++++ Exercise materials

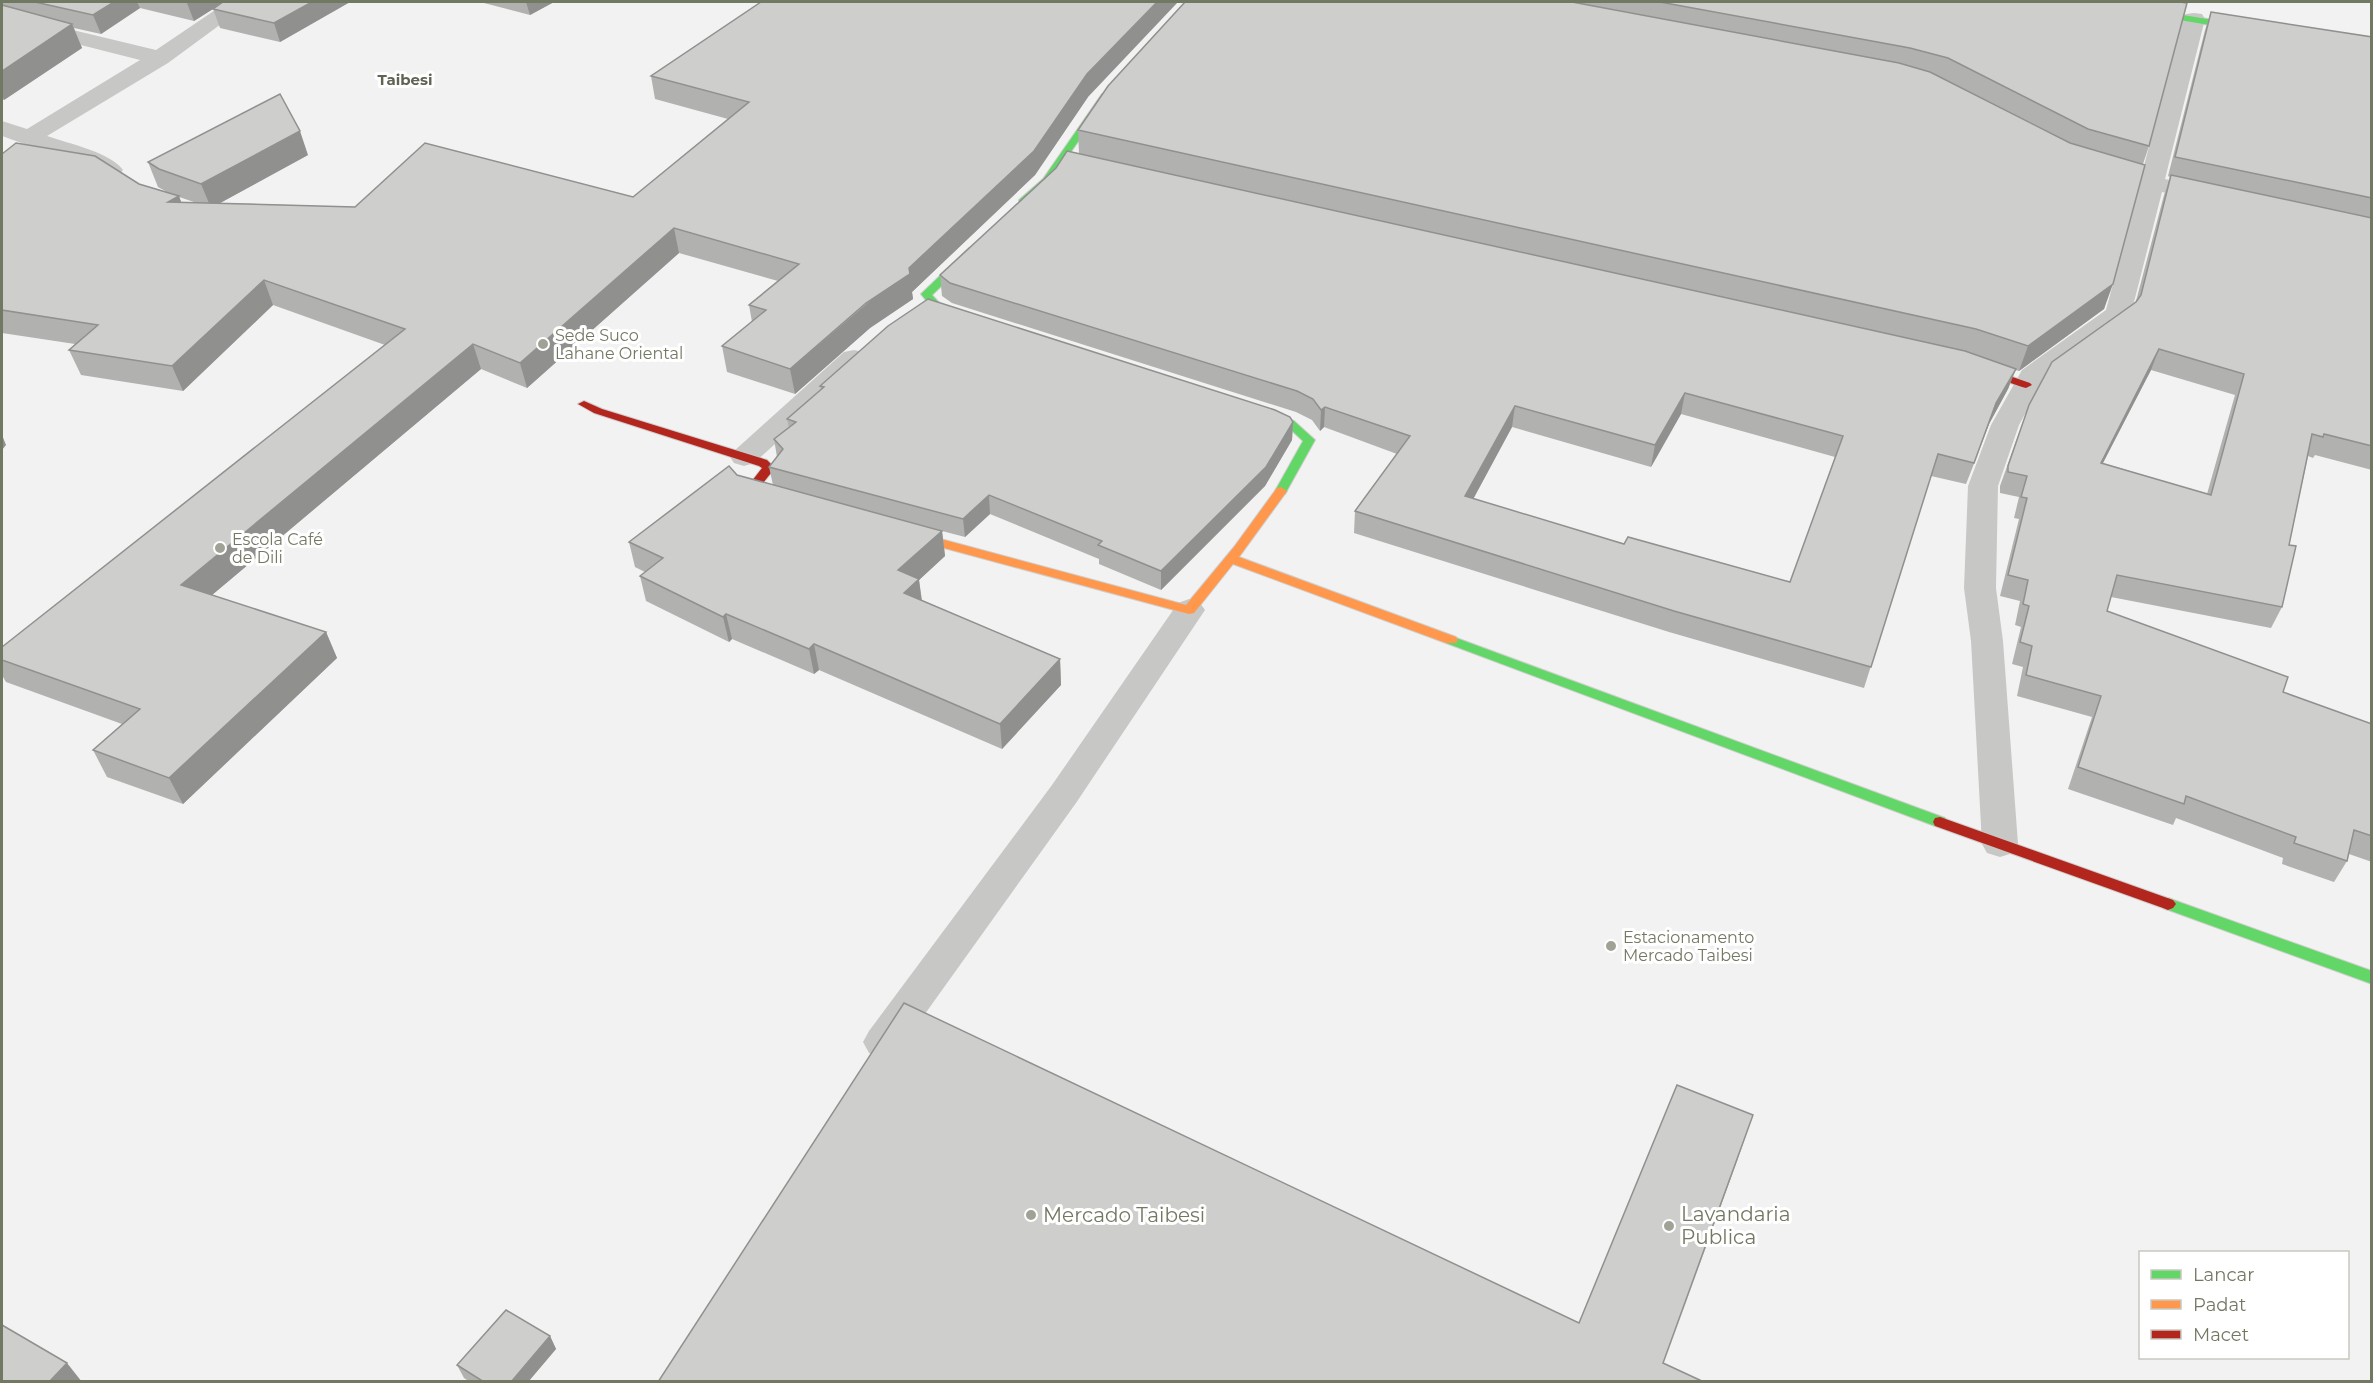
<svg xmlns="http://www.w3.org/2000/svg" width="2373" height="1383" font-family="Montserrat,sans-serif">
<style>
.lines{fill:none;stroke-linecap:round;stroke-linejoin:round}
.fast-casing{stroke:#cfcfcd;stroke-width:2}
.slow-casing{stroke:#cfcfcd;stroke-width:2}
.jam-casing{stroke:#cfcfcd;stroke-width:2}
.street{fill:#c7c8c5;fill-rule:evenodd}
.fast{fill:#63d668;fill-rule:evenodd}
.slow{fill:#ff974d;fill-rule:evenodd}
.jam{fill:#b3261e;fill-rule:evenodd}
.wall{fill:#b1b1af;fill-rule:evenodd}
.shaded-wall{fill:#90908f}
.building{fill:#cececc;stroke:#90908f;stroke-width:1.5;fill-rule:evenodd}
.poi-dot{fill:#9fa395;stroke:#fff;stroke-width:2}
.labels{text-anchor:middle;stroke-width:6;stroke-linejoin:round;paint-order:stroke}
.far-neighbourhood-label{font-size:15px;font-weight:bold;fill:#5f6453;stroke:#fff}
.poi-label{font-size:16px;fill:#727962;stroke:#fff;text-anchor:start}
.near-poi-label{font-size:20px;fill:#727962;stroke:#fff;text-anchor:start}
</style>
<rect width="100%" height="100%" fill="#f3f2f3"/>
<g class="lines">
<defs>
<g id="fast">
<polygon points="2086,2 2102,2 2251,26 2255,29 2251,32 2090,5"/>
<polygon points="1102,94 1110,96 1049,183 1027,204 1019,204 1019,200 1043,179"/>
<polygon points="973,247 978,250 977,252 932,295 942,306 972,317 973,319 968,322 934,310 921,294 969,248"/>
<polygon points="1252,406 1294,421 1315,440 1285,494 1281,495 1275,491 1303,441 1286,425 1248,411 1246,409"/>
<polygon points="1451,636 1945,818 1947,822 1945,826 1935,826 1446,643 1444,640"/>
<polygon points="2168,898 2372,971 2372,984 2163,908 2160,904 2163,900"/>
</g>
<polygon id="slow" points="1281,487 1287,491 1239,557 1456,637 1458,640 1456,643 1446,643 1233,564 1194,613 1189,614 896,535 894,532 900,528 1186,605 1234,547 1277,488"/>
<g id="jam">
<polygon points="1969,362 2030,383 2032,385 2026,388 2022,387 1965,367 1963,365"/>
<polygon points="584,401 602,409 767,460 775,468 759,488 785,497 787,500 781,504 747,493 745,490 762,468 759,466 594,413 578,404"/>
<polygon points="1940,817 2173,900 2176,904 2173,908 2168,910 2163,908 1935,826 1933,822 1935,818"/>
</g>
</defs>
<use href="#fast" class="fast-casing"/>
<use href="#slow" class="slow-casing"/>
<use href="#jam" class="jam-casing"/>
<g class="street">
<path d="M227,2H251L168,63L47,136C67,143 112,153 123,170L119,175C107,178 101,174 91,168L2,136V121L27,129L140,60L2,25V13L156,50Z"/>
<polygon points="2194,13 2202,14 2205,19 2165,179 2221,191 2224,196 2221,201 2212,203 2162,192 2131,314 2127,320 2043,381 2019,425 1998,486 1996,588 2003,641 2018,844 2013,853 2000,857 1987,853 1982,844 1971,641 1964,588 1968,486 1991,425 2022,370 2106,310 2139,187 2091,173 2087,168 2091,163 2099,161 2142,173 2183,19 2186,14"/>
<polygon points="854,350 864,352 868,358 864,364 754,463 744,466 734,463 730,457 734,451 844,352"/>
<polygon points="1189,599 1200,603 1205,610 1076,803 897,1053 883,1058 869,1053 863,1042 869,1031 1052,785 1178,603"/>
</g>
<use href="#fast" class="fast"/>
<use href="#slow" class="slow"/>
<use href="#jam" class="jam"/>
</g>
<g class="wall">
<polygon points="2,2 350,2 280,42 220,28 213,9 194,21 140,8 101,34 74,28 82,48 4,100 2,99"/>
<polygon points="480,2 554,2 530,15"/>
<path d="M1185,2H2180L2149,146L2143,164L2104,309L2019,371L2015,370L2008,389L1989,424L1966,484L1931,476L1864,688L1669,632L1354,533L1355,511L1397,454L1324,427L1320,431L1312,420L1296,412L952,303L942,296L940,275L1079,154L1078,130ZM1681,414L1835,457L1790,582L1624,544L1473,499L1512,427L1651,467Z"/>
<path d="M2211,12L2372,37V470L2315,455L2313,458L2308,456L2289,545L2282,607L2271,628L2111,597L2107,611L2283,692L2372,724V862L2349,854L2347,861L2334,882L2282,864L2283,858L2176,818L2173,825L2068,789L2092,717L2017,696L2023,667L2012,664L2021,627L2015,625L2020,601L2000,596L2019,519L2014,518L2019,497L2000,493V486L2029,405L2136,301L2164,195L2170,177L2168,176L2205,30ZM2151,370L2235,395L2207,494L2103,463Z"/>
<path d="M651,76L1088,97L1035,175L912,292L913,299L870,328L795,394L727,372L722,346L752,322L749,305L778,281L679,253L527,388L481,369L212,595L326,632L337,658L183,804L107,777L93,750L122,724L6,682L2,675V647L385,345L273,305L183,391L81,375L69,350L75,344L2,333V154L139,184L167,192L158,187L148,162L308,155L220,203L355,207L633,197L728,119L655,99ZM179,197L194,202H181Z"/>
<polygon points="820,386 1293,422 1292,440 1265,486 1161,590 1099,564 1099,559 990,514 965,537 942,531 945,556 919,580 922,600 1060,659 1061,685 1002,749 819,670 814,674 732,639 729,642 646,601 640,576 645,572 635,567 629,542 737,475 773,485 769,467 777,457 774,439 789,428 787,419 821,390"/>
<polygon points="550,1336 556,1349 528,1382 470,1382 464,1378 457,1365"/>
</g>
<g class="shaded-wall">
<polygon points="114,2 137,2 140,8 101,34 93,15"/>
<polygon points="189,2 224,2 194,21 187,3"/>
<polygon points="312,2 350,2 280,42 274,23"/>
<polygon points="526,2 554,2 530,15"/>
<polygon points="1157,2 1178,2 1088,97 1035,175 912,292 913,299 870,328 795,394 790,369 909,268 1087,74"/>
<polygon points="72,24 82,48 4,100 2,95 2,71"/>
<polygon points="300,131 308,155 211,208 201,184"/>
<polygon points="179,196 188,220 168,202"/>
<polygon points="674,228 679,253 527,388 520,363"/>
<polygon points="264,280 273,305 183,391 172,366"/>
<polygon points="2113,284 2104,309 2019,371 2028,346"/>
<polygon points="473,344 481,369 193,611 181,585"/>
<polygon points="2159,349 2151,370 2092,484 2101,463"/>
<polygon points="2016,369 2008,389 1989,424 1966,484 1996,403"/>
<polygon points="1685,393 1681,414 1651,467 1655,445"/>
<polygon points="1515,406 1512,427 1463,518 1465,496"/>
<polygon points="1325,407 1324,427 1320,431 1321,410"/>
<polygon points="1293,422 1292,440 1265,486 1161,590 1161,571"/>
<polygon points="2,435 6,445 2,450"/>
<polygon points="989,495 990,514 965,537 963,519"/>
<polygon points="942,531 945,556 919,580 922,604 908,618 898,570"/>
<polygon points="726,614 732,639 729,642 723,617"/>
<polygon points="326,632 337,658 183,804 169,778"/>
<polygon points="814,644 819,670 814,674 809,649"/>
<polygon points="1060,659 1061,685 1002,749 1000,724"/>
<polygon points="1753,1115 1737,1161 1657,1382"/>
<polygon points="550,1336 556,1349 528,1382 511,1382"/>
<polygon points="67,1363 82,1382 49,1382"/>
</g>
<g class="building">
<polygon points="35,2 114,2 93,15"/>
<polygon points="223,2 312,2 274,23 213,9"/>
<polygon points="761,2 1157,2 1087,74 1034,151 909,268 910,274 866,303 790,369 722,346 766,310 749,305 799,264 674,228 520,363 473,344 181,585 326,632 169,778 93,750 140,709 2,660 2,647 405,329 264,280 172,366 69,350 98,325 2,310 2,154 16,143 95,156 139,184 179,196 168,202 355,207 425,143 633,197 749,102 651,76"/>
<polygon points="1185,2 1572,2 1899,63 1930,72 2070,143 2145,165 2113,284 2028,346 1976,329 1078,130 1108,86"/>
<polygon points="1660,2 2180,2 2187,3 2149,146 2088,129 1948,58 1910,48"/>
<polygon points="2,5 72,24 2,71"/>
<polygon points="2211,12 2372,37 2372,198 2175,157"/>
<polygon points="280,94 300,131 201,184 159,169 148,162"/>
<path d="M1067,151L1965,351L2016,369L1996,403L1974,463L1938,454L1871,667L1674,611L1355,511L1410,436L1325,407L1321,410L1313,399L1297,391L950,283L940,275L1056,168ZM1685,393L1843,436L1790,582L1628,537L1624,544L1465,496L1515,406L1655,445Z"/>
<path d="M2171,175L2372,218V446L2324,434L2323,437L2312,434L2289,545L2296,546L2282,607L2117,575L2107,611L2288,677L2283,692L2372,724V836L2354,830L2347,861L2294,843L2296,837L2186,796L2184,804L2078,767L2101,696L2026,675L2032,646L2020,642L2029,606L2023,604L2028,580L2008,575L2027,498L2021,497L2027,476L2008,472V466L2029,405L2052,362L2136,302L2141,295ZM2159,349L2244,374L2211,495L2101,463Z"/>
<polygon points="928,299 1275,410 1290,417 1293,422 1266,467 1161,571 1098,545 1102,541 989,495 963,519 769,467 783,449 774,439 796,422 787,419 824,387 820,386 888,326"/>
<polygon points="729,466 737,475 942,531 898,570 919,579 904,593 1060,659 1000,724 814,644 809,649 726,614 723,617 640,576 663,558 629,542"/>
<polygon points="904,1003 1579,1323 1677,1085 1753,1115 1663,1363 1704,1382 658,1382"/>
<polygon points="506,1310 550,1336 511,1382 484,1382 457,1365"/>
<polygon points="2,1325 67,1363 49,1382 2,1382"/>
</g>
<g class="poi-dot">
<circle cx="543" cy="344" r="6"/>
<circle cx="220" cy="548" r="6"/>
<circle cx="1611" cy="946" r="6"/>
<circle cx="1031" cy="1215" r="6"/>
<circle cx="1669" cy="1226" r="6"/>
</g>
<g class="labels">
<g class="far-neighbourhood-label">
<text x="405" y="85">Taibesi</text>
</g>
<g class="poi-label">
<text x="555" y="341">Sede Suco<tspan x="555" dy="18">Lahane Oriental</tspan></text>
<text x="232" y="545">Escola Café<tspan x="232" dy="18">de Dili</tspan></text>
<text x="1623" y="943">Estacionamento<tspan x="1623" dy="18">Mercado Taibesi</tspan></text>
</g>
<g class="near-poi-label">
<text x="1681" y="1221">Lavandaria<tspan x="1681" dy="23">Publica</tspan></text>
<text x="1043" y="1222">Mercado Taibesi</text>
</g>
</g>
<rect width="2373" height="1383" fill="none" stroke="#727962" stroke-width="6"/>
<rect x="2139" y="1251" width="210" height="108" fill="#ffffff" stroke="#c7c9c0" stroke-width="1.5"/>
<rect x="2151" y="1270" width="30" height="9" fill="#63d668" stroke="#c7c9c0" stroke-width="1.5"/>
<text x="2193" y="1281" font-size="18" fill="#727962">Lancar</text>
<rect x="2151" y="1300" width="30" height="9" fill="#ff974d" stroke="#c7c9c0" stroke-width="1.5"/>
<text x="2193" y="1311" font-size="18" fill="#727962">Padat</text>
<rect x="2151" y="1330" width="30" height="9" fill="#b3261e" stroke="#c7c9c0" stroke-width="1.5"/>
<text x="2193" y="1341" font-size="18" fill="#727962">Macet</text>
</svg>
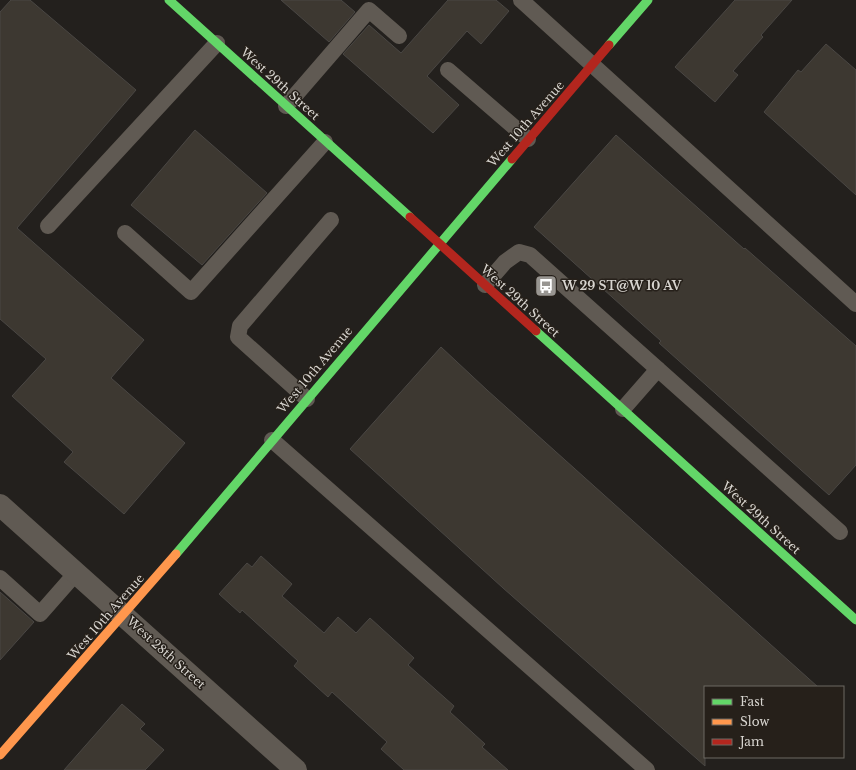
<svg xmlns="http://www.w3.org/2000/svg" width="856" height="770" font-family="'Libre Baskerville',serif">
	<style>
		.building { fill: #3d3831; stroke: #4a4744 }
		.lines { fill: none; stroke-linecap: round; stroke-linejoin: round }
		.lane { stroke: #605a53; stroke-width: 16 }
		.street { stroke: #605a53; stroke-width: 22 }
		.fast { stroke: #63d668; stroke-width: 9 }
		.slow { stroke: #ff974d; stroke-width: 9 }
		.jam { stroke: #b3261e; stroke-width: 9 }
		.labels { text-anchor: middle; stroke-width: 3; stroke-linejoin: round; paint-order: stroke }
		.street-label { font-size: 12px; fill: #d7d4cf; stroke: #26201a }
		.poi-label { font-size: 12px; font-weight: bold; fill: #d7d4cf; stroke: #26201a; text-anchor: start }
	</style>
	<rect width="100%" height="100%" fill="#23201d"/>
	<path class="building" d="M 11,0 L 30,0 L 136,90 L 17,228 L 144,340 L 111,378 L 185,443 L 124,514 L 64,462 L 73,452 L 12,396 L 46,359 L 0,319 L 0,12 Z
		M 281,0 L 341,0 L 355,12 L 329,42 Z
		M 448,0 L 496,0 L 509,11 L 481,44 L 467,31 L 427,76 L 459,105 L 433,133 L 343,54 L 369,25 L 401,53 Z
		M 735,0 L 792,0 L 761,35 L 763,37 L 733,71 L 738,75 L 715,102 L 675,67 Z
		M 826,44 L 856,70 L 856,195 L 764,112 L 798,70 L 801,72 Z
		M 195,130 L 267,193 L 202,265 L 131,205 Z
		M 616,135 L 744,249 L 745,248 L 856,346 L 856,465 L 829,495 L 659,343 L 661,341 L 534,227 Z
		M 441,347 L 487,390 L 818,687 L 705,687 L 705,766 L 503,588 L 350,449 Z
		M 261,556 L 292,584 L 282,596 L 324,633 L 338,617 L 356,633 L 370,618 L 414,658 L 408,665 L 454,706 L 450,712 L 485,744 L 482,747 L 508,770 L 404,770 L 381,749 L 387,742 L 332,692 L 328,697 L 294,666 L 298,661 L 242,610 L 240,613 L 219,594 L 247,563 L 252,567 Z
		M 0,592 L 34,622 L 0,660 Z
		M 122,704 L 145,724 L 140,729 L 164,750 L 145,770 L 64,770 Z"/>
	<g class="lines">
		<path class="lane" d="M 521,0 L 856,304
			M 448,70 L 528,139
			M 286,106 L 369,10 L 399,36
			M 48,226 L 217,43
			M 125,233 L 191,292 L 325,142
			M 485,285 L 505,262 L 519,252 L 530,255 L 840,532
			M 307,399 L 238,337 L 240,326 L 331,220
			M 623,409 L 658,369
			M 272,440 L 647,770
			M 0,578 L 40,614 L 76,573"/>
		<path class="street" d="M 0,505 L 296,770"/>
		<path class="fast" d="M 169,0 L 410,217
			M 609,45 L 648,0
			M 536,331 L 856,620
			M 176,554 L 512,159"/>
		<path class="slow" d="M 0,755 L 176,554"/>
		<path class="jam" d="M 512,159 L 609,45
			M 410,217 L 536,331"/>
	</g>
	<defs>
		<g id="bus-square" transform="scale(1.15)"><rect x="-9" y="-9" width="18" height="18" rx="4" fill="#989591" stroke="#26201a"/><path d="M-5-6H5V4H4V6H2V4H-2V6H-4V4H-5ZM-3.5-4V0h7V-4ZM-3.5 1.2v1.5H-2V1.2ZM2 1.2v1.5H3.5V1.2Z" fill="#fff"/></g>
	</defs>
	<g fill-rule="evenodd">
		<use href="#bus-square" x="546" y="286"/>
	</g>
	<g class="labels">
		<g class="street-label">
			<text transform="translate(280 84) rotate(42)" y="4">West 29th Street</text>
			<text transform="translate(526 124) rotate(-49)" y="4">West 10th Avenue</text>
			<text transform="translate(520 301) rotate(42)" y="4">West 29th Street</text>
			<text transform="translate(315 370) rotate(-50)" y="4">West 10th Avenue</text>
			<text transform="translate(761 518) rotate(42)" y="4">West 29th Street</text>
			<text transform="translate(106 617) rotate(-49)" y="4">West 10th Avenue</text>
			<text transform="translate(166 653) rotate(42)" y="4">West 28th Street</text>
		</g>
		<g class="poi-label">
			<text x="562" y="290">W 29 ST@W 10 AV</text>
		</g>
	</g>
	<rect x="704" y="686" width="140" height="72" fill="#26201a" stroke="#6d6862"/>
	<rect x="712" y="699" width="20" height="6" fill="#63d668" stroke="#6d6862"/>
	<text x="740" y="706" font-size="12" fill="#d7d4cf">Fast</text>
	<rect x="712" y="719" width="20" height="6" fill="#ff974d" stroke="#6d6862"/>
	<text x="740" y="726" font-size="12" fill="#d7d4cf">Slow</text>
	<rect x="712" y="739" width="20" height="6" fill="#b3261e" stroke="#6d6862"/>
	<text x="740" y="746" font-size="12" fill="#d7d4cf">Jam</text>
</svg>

++++++++

**Problem to solve:**
Using the records above, report each line with the string "linecap".

**Exercise solution:**
.lines{fill:none;stroke-linecap:round;stroke-linejoin:round}
		.lines { fill: none; stroke-linecap: round; stroke-linejoin: round }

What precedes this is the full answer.